(GOAL OF THE EXERCISE): Present each line of the entries below that holds the word "цены".

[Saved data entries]
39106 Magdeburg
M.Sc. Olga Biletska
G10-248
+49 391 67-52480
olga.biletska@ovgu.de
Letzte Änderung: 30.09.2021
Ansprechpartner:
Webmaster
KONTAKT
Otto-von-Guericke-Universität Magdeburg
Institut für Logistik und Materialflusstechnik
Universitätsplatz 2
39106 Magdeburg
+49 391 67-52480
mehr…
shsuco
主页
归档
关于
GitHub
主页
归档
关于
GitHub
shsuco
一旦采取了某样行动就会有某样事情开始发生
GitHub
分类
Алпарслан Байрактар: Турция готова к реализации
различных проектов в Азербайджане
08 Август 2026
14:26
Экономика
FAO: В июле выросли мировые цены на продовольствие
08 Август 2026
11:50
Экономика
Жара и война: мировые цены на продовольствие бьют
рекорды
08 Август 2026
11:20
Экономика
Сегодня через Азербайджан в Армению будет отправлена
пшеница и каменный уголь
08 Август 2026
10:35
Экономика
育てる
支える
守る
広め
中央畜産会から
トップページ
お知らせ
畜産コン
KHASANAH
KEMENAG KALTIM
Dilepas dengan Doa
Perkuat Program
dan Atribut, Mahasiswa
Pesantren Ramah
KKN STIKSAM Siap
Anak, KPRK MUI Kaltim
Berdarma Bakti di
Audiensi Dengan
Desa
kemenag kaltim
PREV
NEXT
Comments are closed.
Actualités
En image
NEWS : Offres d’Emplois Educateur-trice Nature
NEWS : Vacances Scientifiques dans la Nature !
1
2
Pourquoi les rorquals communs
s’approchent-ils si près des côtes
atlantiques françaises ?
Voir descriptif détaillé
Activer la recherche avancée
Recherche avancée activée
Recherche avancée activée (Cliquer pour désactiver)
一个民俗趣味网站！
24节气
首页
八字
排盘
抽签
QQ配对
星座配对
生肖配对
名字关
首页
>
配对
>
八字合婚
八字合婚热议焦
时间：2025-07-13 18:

--

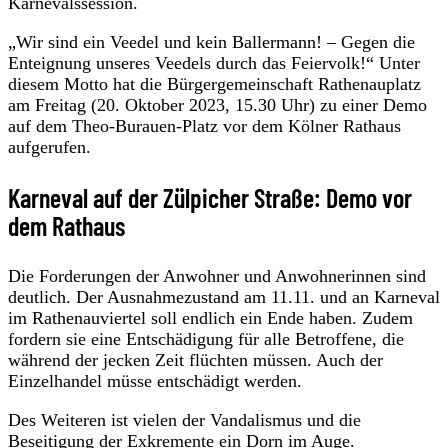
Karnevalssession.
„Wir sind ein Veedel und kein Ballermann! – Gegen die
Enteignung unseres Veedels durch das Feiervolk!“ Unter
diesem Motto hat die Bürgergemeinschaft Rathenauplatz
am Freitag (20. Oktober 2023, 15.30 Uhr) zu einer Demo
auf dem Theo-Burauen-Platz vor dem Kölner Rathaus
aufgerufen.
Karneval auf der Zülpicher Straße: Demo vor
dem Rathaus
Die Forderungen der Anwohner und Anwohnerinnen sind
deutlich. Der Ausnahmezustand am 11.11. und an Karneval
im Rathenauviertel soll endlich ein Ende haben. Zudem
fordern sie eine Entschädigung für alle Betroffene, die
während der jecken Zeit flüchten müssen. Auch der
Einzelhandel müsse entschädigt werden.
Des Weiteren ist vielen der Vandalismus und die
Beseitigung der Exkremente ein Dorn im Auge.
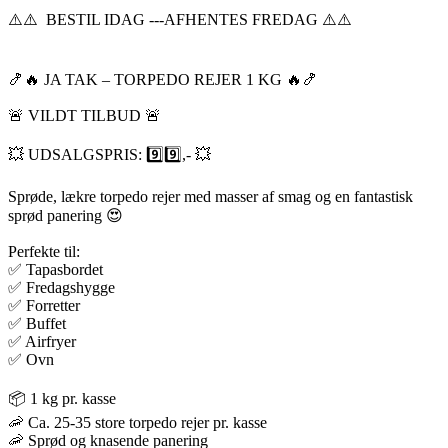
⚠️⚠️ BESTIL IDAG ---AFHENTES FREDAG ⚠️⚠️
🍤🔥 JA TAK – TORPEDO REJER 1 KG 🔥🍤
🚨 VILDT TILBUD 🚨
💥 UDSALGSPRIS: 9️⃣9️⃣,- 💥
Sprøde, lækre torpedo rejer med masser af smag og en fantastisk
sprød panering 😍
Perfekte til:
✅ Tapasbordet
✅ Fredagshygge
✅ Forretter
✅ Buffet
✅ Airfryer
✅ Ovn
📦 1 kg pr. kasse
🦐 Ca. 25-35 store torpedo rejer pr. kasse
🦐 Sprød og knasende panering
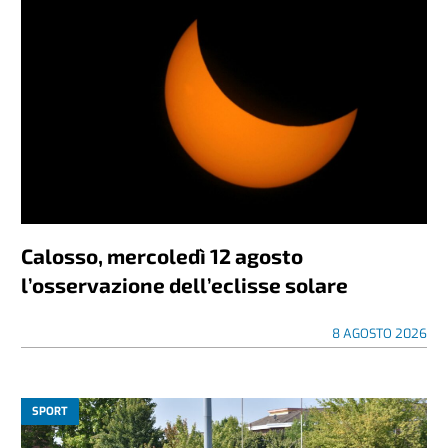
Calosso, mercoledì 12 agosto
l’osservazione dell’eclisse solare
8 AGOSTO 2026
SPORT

==

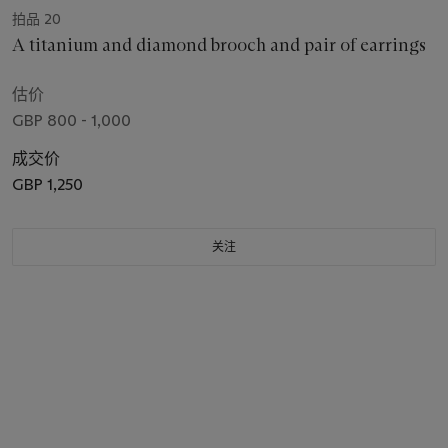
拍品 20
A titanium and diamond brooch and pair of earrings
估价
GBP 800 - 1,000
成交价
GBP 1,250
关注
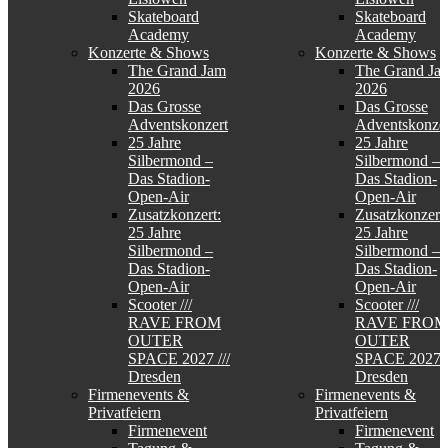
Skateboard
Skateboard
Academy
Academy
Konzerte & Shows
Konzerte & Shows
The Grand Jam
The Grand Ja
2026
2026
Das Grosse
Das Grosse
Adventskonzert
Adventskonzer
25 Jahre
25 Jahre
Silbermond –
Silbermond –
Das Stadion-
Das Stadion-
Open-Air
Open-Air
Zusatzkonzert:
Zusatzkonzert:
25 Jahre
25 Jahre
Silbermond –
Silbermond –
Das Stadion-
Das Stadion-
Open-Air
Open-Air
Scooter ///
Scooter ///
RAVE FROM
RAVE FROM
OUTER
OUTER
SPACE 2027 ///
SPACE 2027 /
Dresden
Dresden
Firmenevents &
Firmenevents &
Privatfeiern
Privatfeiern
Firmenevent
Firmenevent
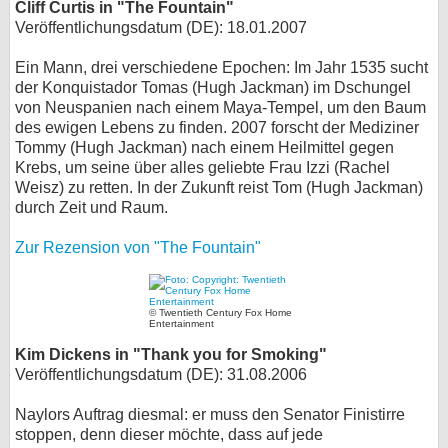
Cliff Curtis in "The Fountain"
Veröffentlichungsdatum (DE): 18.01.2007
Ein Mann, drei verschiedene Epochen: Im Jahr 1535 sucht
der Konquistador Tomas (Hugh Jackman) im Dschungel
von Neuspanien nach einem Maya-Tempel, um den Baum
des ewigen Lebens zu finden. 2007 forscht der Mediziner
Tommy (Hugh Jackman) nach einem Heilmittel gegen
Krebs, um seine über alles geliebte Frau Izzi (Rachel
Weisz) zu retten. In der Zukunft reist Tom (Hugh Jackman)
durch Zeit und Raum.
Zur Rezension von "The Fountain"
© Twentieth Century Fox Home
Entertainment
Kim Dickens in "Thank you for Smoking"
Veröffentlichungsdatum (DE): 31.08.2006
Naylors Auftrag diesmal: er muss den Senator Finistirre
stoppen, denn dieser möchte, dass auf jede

(TASK OUTPUT):
FAO: В июле выросли мировые цены на продовольствие
Жара и война: мировые цены на продовольствие бьют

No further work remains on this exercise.